Put every line of the data from the beginning through the line containing "Dunlop đang đứng hàng đầu về chất lượng." into a Markdown table with the columns Row and Line, one numbered row per line, with blank lines omitted.

[Stored data entries]
*** Block opens ***

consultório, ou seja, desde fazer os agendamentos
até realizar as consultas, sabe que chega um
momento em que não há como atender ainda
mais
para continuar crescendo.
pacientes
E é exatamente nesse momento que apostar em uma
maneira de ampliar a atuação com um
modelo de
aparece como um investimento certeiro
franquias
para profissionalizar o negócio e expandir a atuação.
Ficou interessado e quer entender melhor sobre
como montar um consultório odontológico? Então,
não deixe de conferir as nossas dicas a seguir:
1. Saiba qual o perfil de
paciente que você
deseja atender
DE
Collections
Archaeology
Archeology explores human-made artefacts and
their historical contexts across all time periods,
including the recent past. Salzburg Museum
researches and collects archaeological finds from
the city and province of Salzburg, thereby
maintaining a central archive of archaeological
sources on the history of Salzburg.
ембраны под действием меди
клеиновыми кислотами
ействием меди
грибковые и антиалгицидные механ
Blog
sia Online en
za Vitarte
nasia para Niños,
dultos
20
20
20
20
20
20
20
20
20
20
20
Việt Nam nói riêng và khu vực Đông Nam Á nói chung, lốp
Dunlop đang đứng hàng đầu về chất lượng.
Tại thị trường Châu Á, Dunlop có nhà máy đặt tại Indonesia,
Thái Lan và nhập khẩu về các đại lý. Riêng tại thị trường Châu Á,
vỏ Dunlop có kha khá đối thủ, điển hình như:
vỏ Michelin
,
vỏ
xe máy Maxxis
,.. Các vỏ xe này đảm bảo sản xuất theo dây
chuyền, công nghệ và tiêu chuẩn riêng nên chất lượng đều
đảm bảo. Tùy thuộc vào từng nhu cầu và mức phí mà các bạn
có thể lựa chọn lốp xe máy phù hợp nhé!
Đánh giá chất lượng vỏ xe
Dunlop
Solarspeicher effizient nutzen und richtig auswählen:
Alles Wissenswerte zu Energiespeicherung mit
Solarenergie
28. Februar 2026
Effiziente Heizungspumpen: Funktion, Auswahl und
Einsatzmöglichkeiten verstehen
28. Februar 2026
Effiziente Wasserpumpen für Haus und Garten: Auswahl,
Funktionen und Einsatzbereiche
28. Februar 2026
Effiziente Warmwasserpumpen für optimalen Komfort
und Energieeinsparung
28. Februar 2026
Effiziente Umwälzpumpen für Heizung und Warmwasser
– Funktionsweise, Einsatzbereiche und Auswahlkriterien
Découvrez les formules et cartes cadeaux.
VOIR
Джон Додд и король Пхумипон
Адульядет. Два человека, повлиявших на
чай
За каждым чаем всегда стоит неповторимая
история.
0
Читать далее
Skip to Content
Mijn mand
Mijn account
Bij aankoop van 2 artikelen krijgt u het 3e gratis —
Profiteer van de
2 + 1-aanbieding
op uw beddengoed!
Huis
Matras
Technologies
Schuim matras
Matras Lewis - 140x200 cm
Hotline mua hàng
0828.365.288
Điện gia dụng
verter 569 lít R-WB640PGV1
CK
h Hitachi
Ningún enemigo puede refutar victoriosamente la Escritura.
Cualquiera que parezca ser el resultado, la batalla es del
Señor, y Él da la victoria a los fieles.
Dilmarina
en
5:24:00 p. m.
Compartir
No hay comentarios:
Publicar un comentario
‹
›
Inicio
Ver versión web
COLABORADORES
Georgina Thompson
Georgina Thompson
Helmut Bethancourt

*** Block closes ***

TASK SOLUTION
| Row | Line |
|---|---|
| 1 | consultório, ou seja, desde fazer os agendamentos |
| 2 | até realizar as consultas, sabe que chega um |
| 3 | momento em que não há como atender ainda |
| 4 | mais |
| 5 | para continuar crescendo. |
| 6 | pacientes |
| 7 | E é exatamente nesse momento que apostar em uma |
| 8 | maneira de ampliar a atuação com um |
| 9 | modelo de |
| 10 | aparece como um investimento certeiro |
| 11 | franquias |
| 12 | para profissionalizar o negócio e expandir a atuação. |
| 13 | Ficou interessado e quer entender melhor sobre |
| 14 | como montar um consultório odontológico? Então, |
| 15 | não deixe de conferir as nossas dicas a seguir: |
| 16 | 1. Saiba qual o perfil de |
| 17 | paciente que você |
| 18 | deseja atender |
| 19 | DE |
| 20 | Collections |
| 21 | Archaeology |
| 22 | Archeology explores human-made artefacts and |
| 23 | their historical contexts across all time periods, |
| 24 | including the recent past. Salzburg Museum |
| 25 | researches and collects archaeological finds from |
| 26 | the city and province of Salzburg, thereby |
| 27 | maintaining a central archive of archaeological |
| 28 | sources on the history of Salzburg. |
| 29 | ембраны под действием меди |
| 30 | клеиновыми кислотами |
| 31 | ействием меди |
| 32 | грибковые и антиалгицидные механ |
| 33 | Blog |
| 34 | sia Online en |
| 35 | za Vitarte |
| 36 | nasia para Niños, |
| 37 | dultos |
| 38 | 20 |
| 39 | 20 |
| 40 | 20 |
| 41 | 20 |
| 42 | 20 |
| 43 | 20 |
| 44 | 20 |
| 45 | 20 |
| 46 | 20 |
| 47 | 20 |
| 48 | 20 |
| 49 | Việt Nam nói riêng và khu vực Đông Nam Á nói chung, lốp |
| 50 | Dunlop đang đứng hàng đầu về chất lượng. |